Consigne → Veuillez recopier à l'identique le passage de l'extrait sur la résiliation du bail pour trafic de drogue qui commence aux mots « Il arrive régulièrement, dans » et s'arrête après les mots « par un locataire? ».
── Extrait à lire ──
Résiliation du bail pour trafic de drogue

Résiliation du bail pour trafic de drogue

Il arrive régulièrement, dans le cadre de la gestion de leur immeuble, que des propriétaires reçoivent des plaintes à l’effet qu’un locataire consomme ou se livre au trafic de drogue.

Est-ce que le propriétaire aura le droit d’obtenir la résiliation du bail d’un locataire lorsqu’il prouve que ce dernier se livre au trafic de drogue? Est-ce qu’il sera possible d’obtenir la résiliation du bail en prouvant la simple possession ou consommation par un locataire?

Dans la cause Corporation d’habitations Jeanne Mance c. Gaudreault(1), dont le jugement a été prononcé en 2003 par la Cour du Québec, la preuve était à l’effet que le locataire avait, sur une période d’environ deux semaines, utilisé son logement pour y faire du trafic de drogue en vendant de la cocaïne tant à des amis qu’à des inconnus et d’autres locataires de l’immeuble. La locatrice plaidait que le locataire avait changé la destination du bien loué en exerçant une activité commerciale contrairement à l’article 1856 du Code civil du Québec.

La Régie du logement, en première instance, avait rejeté la demande de résiliation de bail présentée par la locatrice au motif que le locataire avait fait un trafic limité dans le temps et avait remédié à la situation.

La question en litige autorisée en appel était la suivante :

« Est-ce que la résiliation du bail au motif que le locataire a changé la destination du bien loué en faisant le trafic de drogue exige un caractère de permanence ? Est-ce qu’un seul trafic suffit pour résilier le bail ? »

La Cour répond à la question mentionnée au paragraphe précédent que la permanence de l’activité qui constitue le changement de destination des lieux loués ne constitue pas une condition essentielle quant au droit la résiliation, mais un critère à prendre en considération. Ainsi, un seul trafic ne justifie pas automatiquement la résiliation d’un bail, mais pourra être suffisant dans certains cas, selon les circonstances.
───
── Section des données ──
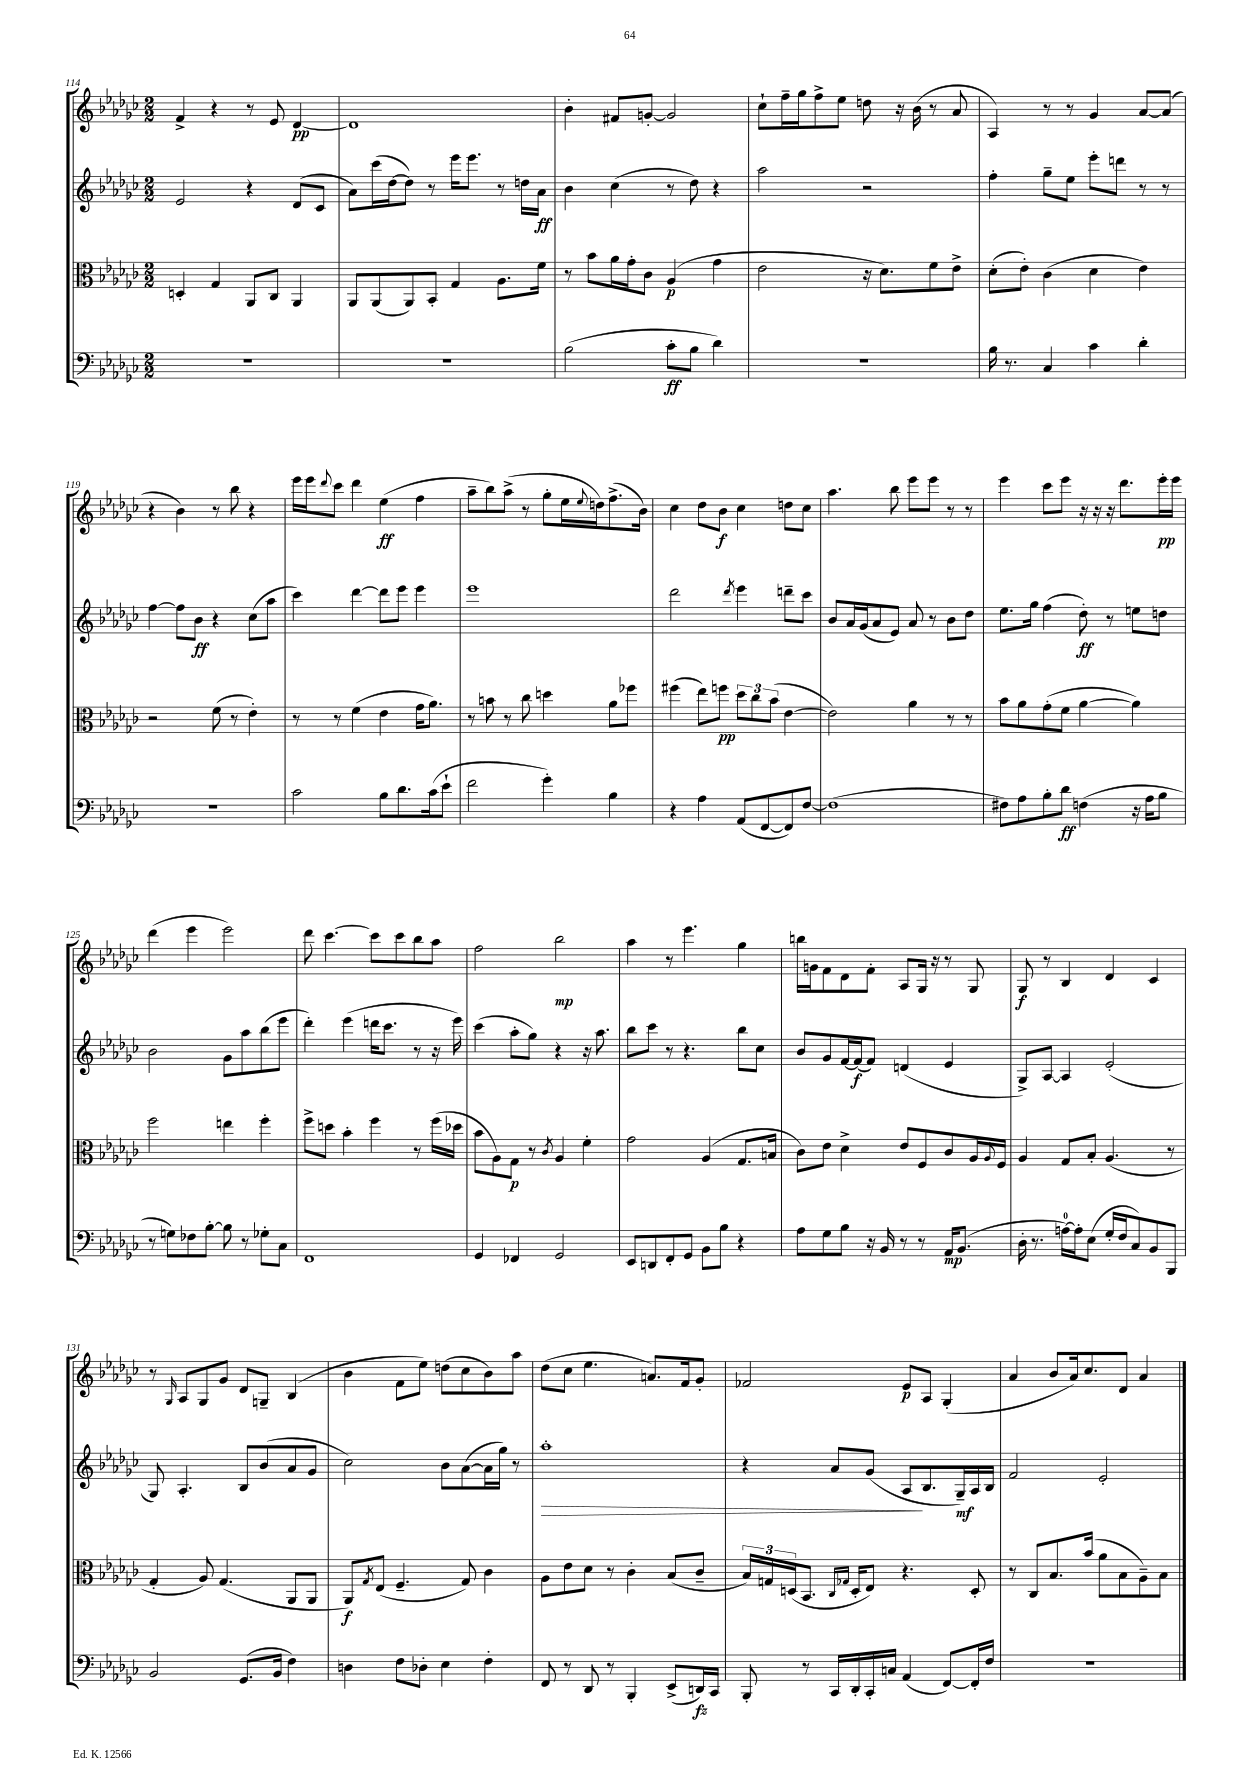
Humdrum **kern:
───
Réponse rédigée →
Il arrive régulièrement, dans le cadre de la gestion de leur immeuble, que des propriétaires reçoivent des plaintes à l’effet qu’un locataire consomme ou se livre au trafic de drogue.

Est-ce que le propriétaire aura le droit d’obtenir la résiliation du bail d’un locataire lorsqu’il prouve que ce dernier se livre au trafic de drogue? Est-ce qu’il sera possible d’obtenir la résiliation du bail en prouvant la simple possession ou consommation par un locataire?